Ciel démasque les imposteurs
Et force leurs barbares cœurs
A s’ouvrir aux regards des hommes.
28 17 70[3] 1
Vous m’avez envoyé, Monsieur, une très belle pièce à laquelle j’applaudis bien sincèrement. Vous m’exprimez en fils qui a des entrailles l’attendrissement et de vos parens et de vous mêmes au tableau de la piété filiale que vous leur avez présenté ; c’est un sentiment que j’étais fait pour gouter comme eux et vous, mais dont m’ont privé mes malheurs et mes fautes. Votre lettre me plaît et me touche. Vous vous déclarez peu savant : ah tant mieux ! Soyez toujours homme : étudiez cultivez la nature, ne parlez que d’après elle, et laissez les livres. Vous êtes l’ami de M. l’abbé de Cesarge ; j’en suis bien aise pour l’un et pour l’autre. Il est aimable ; je le crois bien né ; j’aurai toujours part à sa bienveillance, s’il me rend celle que j’ai pour lui. Veuillez, Monsieur, lui faire mes salutations et les recevoir.

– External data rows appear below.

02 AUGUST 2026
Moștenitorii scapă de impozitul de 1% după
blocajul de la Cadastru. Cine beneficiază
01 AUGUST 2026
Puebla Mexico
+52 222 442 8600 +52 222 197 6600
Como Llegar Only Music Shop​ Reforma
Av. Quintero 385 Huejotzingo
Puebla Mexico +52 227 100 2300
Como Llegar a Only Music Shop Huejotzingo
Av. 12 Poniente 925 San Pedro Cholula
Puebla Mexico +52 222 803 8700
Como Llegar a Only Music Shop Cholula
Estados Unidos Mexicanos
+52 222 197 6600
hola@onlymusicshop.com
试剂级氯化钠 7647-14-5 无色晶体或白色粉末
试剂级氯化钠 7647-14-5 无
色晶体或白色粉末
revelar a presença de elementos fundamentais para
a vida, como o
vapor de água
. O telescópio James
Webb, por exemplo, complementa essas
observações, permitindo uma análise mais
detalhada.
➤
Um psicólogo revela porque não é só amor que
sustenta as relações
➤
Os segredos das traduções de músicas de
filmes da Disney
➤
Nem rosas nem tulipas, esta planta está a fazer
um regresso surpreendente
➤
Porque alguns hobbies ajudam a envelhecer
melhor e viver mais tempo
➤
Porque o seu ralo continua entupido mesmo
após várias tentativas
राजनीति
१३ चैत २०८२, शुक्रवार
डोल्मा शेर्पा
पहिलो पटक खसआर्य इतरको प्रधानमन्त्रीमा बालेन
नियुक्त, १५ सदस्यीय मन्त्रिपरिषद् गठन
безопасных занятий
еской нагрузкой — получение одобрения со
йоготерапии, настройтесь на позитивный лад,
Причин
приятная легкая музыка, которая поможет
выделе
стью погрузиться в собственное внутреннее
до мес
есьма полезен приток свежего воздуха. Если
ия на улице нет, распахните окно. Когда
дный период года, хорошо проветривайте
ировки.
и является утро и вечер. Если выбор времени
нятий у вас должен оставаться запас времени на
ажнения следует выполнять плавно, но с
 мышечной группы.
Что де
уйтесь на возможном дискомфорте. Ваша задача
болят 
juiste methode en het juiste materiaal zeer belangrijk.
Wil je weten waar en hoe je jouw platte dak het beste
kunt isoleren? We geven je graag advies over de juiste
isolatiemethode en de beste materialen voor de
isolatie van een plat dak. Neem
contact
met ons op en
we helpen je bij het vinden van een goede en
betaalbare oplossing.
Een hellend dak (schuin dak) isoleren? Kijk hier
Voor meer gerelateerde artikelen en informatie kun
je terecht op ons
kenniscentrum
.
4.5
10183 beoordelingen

- ↑ Cf. Annales J. J. Rousseau, t. XV : L. J. Courtois, Chronologie critique, p. 207, note 3.
- ↑ Möbius. J. J. Rousseau’ Krankheitsgeschichte, Leipzig, 1889 ; Châtelain, La folie de J. J. Rousseau, Neuchâtel, 1890.
- ↑ Cette date se lit : 28 janvier 1770. Plusieurs lettres de Rousseau écrites cette année-là sont datées de la même façon et précédées des mêmes vers. Cf. Correspondance générale, t. XIX, p. 215. Voir aussi ci-dessus, p. 171.